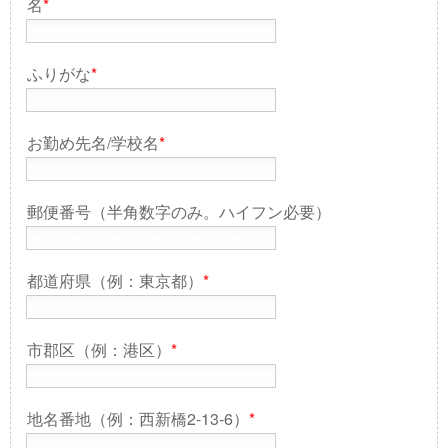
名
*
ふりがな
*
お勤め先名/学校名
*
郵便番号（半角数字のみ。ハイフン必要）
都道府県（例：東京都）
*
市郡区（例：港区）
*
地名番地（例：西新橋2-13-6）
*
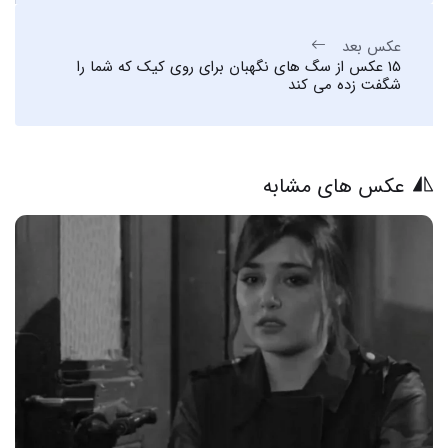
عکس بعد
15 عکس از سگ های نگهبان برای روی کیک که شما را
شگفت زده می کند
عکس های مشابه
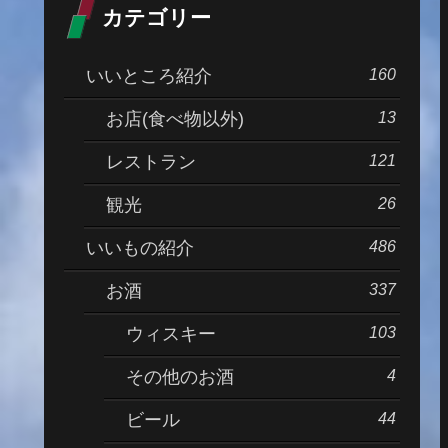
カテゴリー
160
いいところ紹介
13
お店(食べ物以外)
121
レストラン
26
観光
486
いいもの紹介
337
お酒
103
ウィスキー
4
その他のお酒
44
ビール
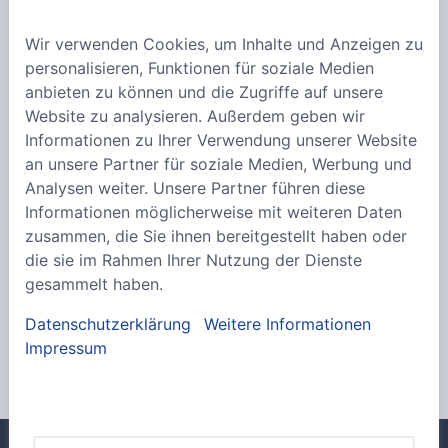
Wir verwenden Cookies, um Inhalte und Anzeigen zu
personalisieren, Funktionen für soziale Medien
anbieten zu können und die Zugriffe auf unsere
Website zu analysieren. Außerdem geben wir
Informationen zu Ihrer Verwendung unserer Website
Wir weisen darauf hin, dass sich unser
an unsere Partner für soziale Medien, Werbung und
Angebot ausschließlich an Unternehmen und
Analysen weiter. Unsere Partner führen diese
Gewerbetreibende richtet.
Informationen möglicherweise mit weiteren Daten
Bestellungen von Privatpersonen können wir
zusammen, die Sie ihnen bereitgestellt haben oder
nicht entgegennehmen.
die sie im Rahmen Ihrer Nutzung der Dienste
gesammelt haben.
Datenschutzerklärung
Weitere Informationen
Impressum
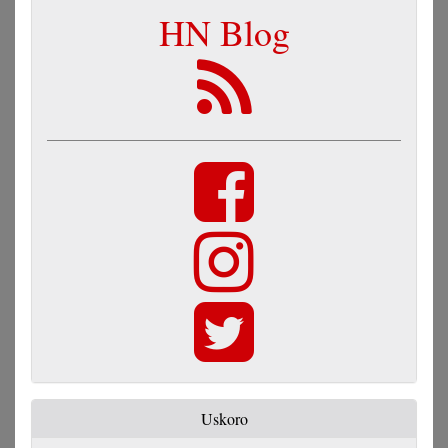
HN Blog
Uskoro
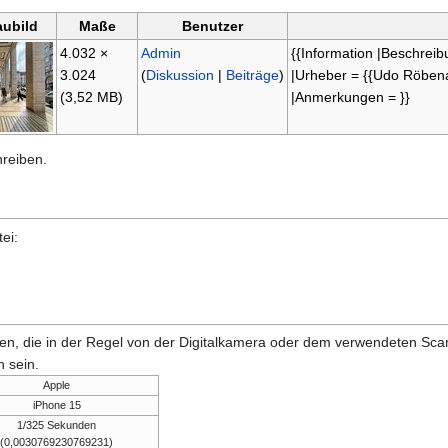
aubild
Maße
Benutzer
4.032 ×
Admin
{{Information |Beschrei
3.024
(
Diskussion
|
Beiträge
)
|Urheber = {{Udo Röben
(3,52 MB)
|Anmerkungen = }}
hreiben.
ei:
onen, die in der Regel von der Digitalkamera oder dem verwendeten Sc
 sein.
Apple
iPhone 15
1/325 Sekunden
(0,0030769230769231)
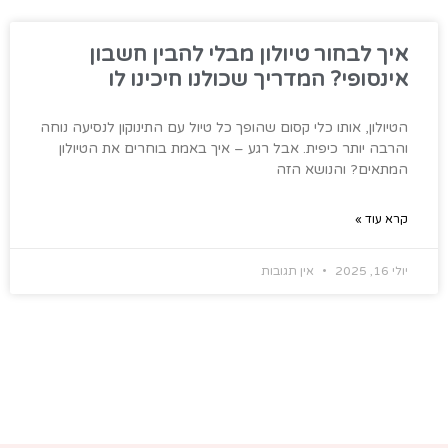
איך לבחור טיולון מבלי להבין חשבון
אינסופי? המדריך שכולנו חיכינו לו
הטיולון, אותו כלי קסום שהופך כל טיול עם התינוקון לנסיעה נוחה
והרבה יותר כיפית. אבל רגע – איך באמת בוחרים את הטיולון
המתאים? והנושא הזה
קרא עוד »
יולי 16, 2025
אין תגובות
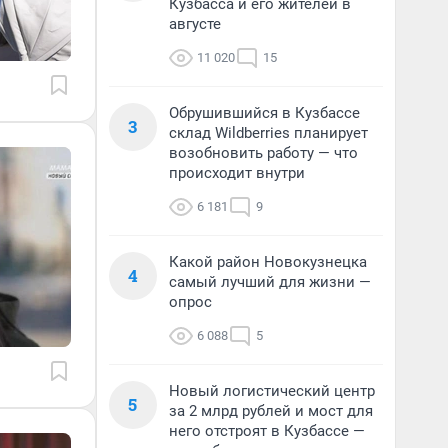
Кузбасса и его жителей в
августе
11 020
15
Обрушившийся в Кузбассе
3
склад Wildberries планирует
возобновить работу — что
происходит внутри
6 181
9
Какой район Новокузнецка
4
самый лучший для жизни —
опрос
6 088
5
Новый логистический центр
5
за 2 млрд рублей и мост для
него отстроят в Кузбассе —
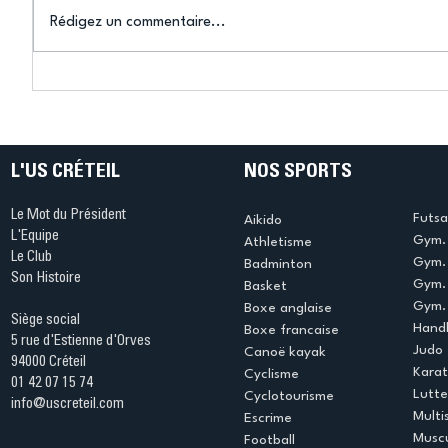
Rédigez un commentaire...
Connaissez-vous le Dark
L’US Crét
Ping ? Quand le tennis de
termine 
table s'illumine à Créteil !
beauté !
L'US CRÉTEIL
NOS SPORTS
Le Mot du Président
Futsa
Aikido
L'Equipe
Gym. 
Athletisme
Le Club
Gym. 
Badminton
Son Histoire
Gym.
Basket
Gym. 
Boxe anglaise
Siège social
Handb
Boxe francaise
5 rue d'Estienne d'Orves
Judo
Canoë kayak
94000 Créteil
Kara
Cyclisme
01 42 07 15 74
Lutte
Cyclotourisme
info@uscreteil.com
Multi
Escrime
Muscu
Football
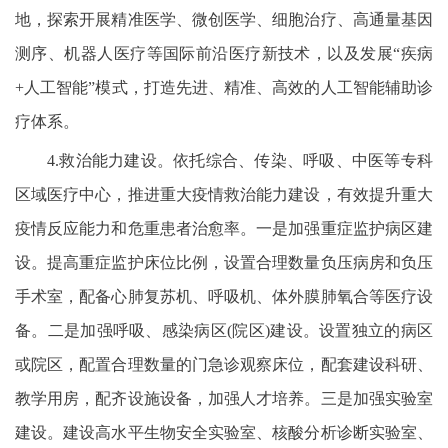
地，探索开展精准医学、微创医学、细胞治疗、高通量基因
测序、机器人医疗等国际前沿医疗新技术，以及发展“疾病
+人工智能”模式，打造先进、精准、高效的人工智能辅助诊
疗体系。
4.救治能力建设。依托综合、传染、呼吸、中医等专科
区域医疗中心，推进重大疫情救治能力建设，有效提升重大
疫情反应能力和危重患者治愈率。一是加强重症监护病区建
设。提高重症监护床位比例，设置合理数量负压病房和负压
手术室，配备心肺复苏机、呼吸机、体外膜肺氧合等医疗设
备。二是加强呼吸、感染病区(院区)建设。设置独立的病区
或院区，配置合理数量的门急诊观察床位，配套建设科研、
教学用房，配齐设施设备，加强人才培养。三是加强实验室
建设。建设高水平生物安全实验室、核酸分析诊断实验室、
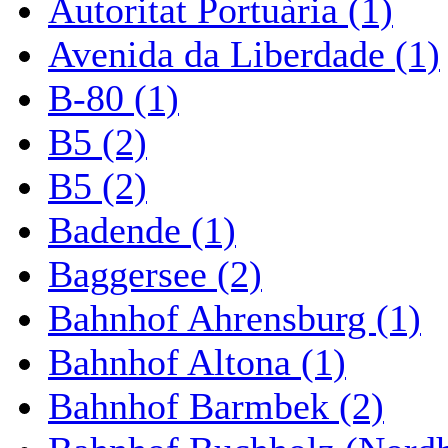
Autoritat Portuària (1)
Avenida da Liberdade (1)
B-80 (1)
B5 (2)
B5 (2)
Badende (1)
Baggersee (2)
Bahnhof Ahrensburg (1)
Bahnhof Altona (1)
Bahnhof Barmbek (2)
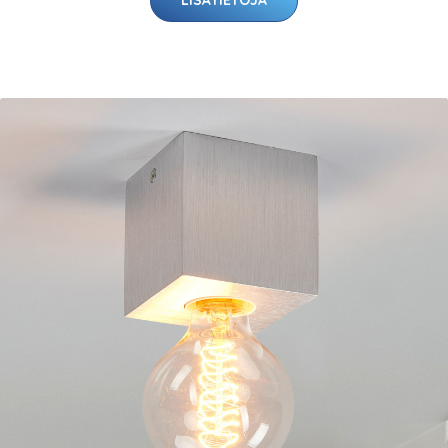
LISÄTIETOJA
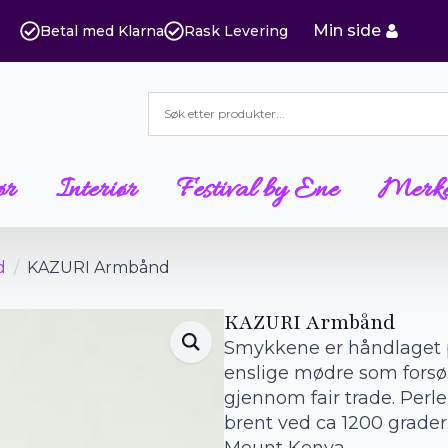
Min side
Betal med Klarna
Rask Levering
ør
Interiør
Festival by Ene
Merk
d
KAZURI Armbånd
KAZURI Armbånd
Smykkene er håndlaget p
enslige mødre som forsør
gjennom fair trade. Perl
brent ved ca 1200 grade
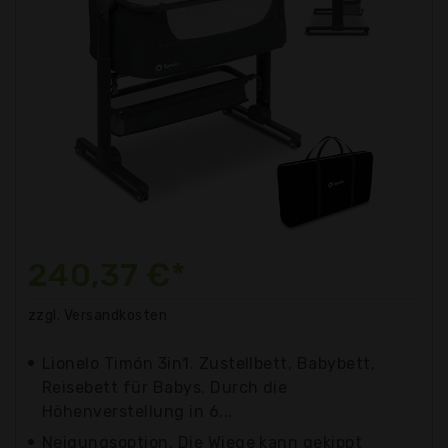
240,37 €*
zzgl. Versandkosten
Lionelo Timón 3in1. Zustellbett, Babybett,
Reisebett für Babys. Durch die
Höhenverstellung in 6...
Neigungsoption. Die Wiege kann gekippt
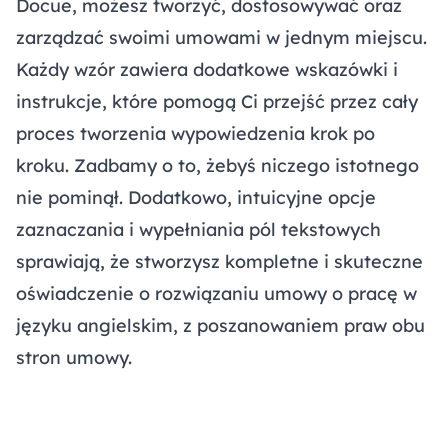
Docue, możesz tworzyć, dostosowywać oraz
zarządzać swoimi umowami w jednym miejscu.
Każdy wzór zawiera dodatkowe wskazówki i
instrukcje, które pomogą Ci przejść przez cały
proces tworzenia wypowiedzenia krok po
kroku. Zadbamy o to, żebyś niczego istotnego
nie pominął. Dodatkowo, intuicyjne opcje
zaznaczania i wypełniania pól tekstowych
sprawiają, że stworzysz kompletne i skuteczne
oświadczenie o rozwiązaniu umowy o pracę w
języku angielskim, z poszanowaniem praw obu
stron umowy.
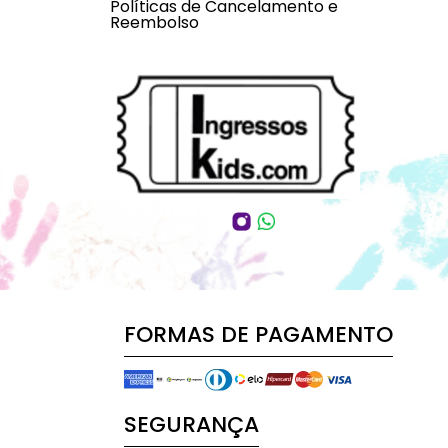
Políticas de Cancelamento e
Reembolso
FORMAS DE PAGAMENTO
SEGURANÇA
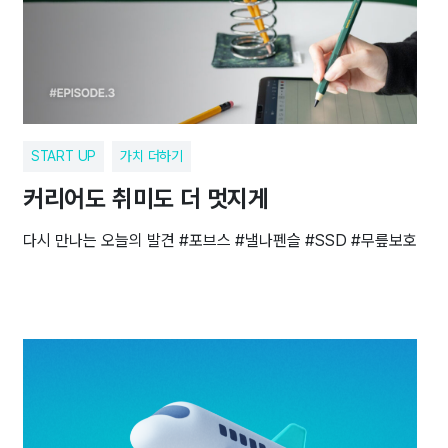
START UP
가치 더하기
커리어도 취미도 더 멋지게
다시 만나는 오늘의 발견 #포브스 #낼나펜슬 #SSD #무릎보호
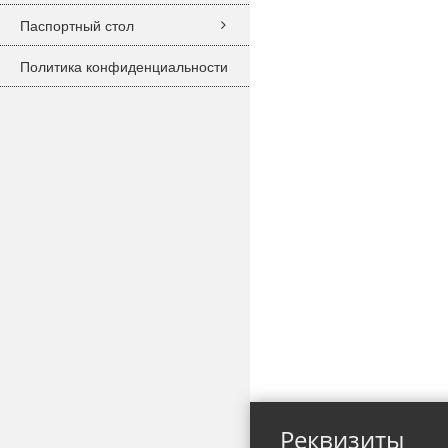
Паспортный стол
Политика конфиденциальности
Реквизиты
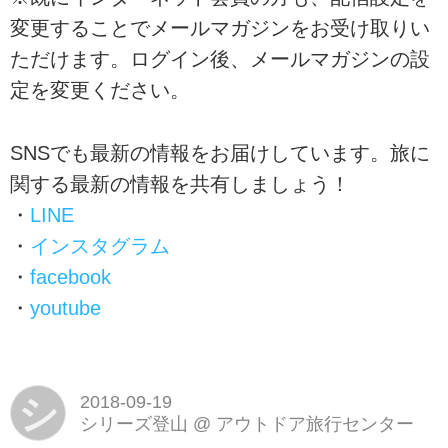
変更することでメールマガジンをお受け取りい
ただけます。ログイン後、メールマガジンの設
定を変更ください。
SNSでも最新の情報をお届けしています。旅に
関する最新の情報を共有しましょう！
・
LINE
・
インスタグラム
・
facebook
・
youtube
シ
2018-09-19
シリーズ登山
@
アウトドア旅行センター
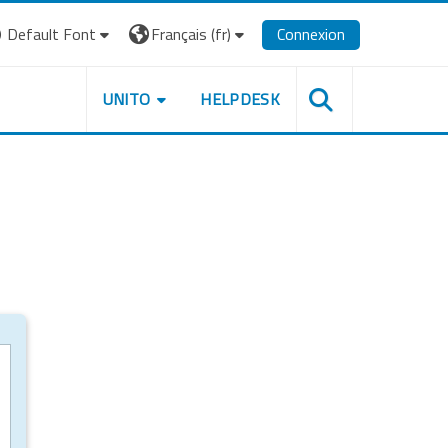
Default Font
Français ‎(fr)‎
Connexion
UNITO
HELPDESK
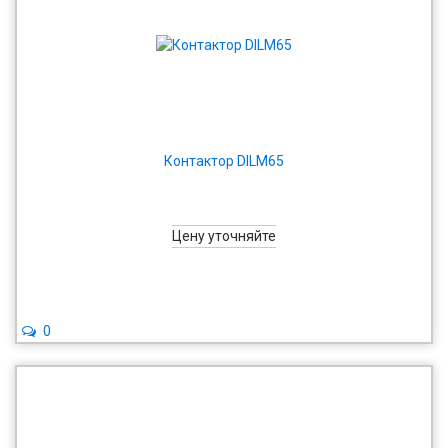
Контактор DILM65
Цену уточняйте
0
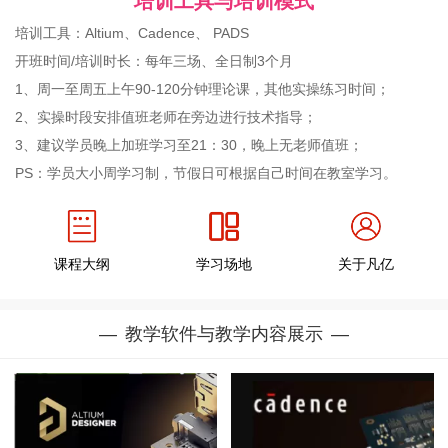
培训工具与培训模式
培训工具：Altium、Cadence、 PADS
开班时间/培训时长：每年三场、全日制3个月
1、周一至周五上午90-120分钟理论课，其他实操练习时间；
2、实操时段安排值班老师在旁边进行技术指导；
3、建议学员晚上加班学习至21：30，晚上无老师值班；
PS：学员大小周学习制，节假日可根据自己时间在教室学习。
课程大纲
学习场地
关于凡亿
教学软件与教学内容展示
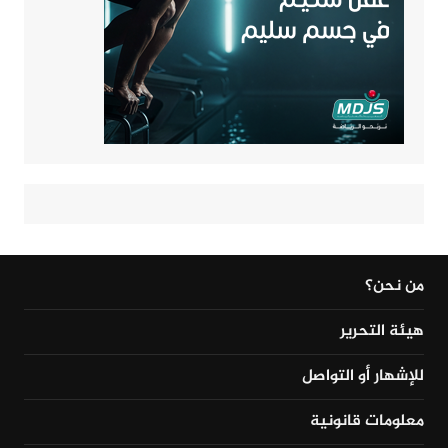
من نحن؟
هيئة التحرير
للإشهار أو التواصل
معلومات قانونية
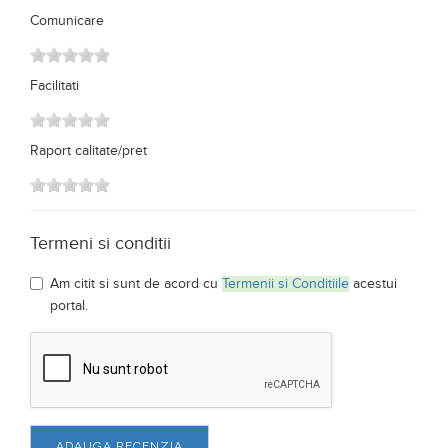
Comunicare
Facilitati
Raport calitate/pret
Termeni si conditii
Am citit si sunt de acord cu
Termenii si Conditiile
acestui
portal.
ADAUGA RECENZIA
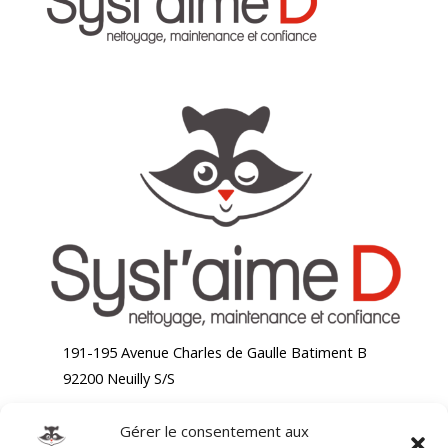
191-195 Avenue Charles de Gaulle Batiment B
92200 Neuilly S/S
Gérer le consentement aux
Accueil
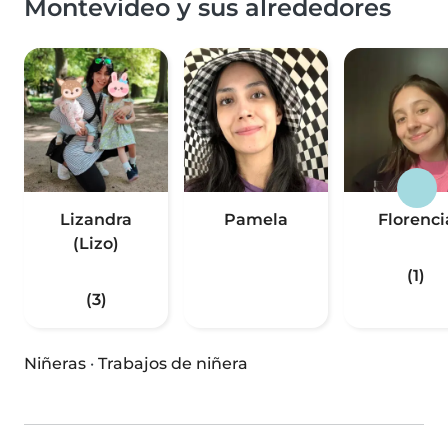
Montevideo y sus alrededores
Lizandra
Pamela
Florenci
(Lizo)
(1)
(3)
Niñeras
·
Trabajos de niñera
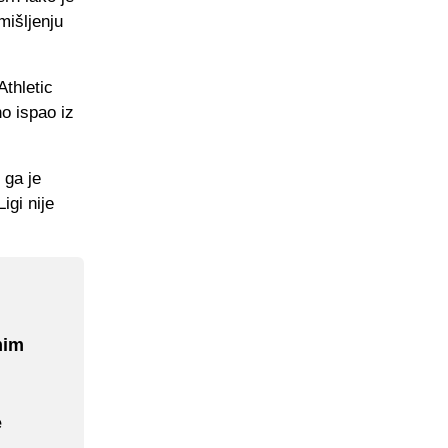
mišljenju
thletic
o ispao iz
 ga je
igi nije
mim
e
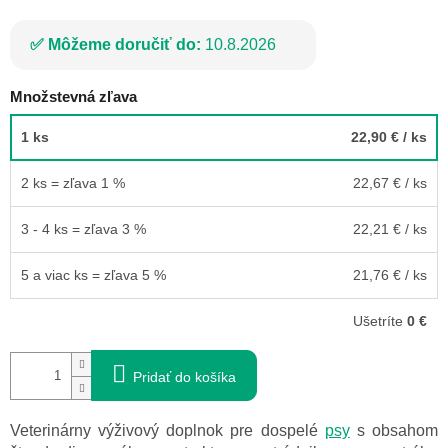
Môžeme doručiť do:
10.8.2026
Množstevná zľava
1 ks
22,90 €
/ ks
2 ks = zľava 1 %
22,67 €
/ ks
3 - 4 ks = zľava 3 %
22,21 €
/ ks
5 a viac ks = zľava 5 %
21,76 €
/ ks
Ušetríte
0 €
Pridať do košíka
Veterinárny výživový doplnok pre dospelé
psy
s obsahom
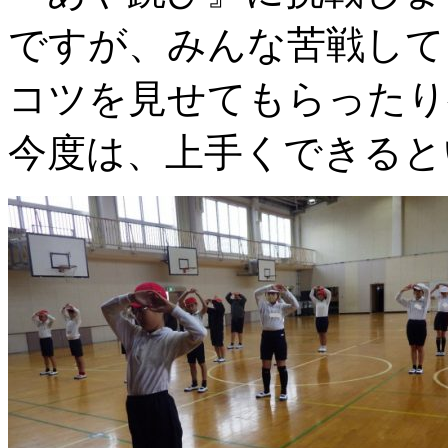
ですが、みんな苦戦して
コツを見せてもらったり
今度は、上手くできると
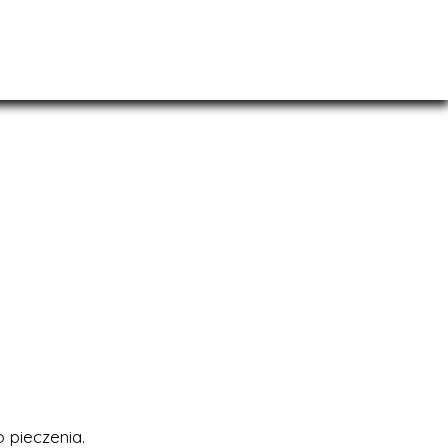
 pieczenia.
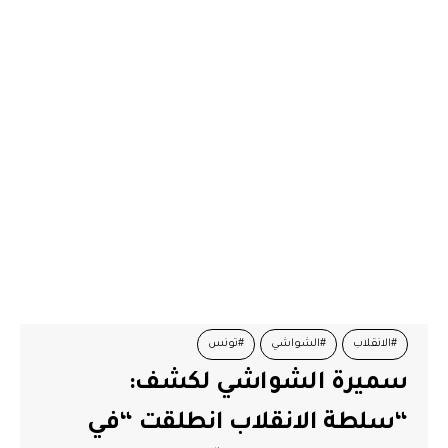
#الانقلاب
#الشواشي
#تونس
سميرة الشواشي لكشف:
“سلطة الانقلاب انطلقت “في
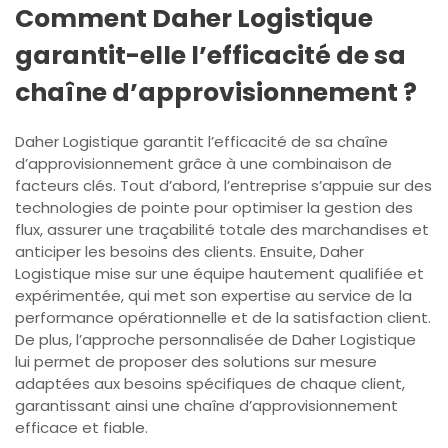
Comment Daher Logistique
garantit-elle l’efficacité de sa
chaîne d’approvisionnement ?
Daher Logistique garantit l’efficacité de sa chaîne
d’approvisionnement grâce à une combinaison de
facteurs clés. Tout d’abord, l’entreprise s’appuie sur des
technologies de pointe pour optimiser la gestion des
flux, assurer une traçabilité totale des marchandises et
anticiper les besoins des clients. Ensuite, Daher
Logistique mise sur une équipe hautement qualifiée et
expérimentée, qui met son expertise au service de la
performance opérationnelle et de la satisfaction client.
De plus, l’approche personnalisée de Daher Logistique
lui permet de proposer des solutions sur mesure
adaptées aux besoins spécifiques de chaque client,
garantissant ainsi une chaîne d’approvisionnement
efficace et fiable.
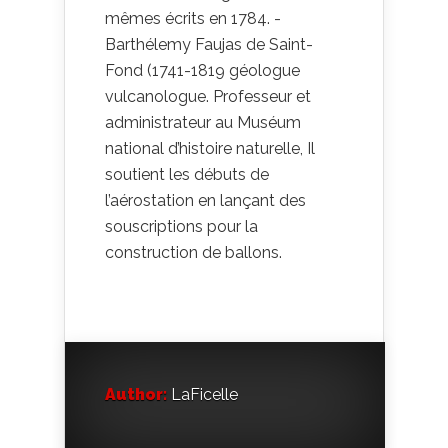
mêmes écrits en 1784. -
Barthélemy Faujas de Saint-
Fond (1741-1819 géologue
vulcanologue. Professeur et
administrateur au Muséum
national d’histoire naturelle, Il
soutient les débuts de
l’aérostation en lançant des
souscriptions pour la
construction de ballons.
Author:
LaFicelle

▬▬▬

Show every line in the rows above that contains the string "chaîne".

**RESULT FOR THIS TASK:**
chaîne d’approvisionnement ?
Daher Logistique garantit l’efficacité de sa chaîne
garantissant ainsi une chaîne d’approvisionnement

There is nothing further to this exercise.